As I've recently been understanding signalling/status behaviors common among humans and how they can cloud reality, I've had a tendency to automatically think of these behaviors as necessarily bad. But it seems to me that signalling behaviors are pretty much a lot of what we do during our waking life. If you or I have abstract goals: become better at physics, learn to play the guitar, become fit and so forth, these goals may fundamentally be derived from evolutionary drives and therefore their implementation in real life would probably make heavy use of signalling/status urges as primary motivators. But that does not necessarily reduce the usefulness of these behaviors in achieving these abstract goals1,2.
I suppose what we need to be cautious about are inefficiencies. Signalling/status behaviors may not be the optimal way to achieve these goals. We would have to weigh the costs of actively ignoring your previous motivators and cultivating new motivators against the benefit we would gain by having motivations more aligned to our abstract goals.
Any common examples of behaviors that assist and/or thwart goal-achievement? I've got one: health. Abstract goal: We want to be healthy and fit. Status/Signalling urge: desire to look good. The urge sometimes assists, as people try to exercise to look good, which makes you healthier. Sometimes it thwarts, like in the extreme example of anorexia. Has anybody made personal trade-offs?
Note:
1) I realize that this theme is underlying in many LW posts.

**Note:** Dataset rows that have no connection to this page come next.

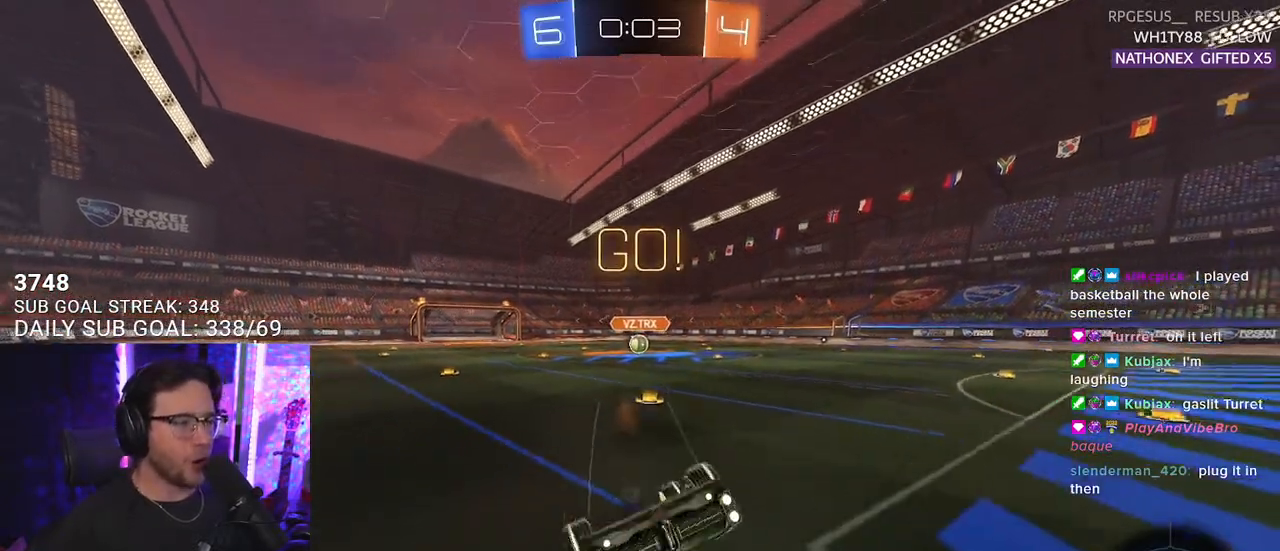
{"buttons": ["R1", "R2"], "left_stick": "up", "right_stick": "center", "events": [[383, "L3", "up"]]}
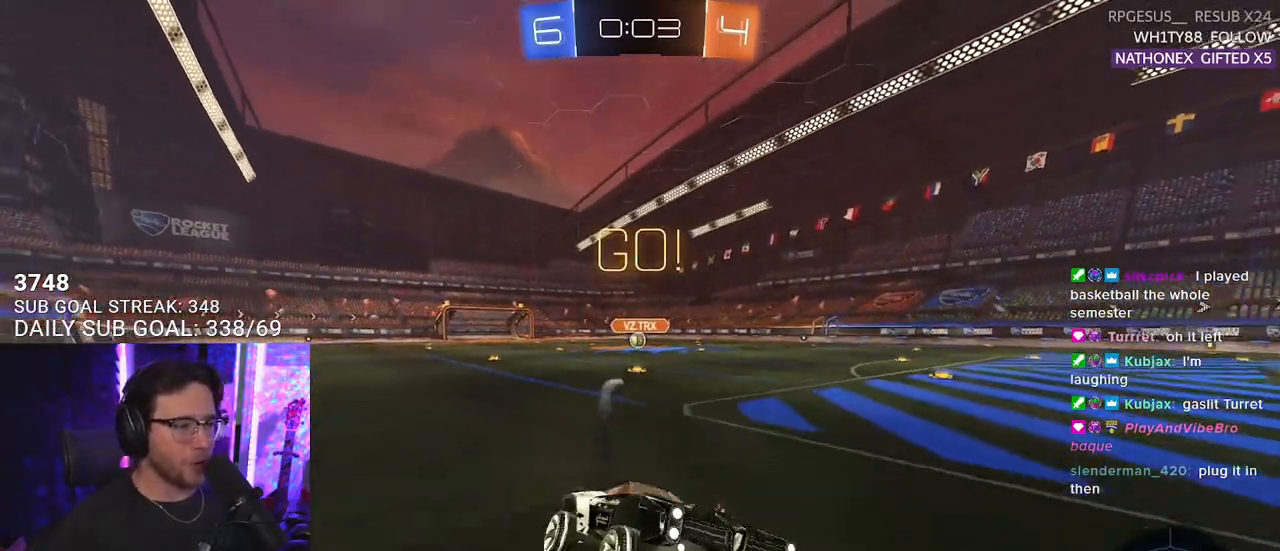
{"buttons": ["SQUARE", "R2"], "left_stick": "left", "right_stick": "center", "events": [[117, "left_stick", "left"], [167, "R1", "up"], [433, "SQUARE", "down"]]}
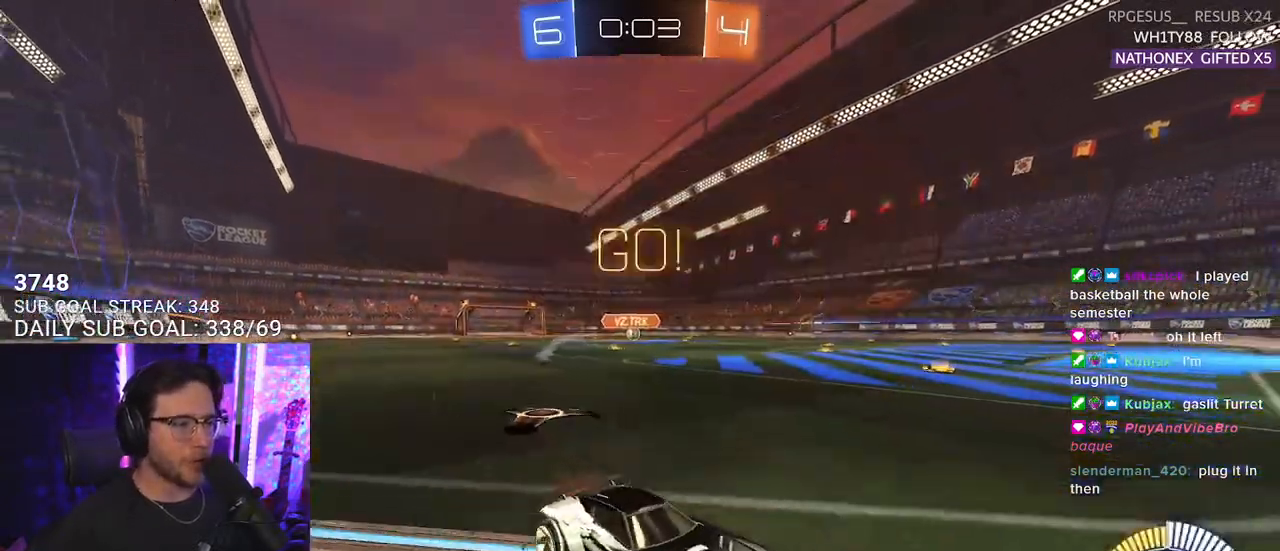
{"buttons": ["R2"], "left_stick": "left", "right_stick": "center", "events": [[50, "SQUARE", "up"]]}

2) I'm not trying to talk about whether abstract goals are more important than signalling/status goals.
I attribute bed-making and similar things as reducing the cognitive cost of visual processing. If you enter a clean room, it's easy to asses what few things are present. But if there is a mess, there are all those extra visual objects which must be sorted through in your visual attention circuits.
Having said that, I think avoiding cognitive cost is something we acquired from evolution because thought was very costly in terms of calories. So it might not be valid to continue avoiding, especially when it comes to questions more important than bed-making. This is one reason we rely on cached thoughts and so forth. Does anyone remember if there was a sequence post on the caloric cost of thinking?
This fits with the studies that I have read (the abstracts of) pertaining to the effect of clutter on both productivity and indicators of stress.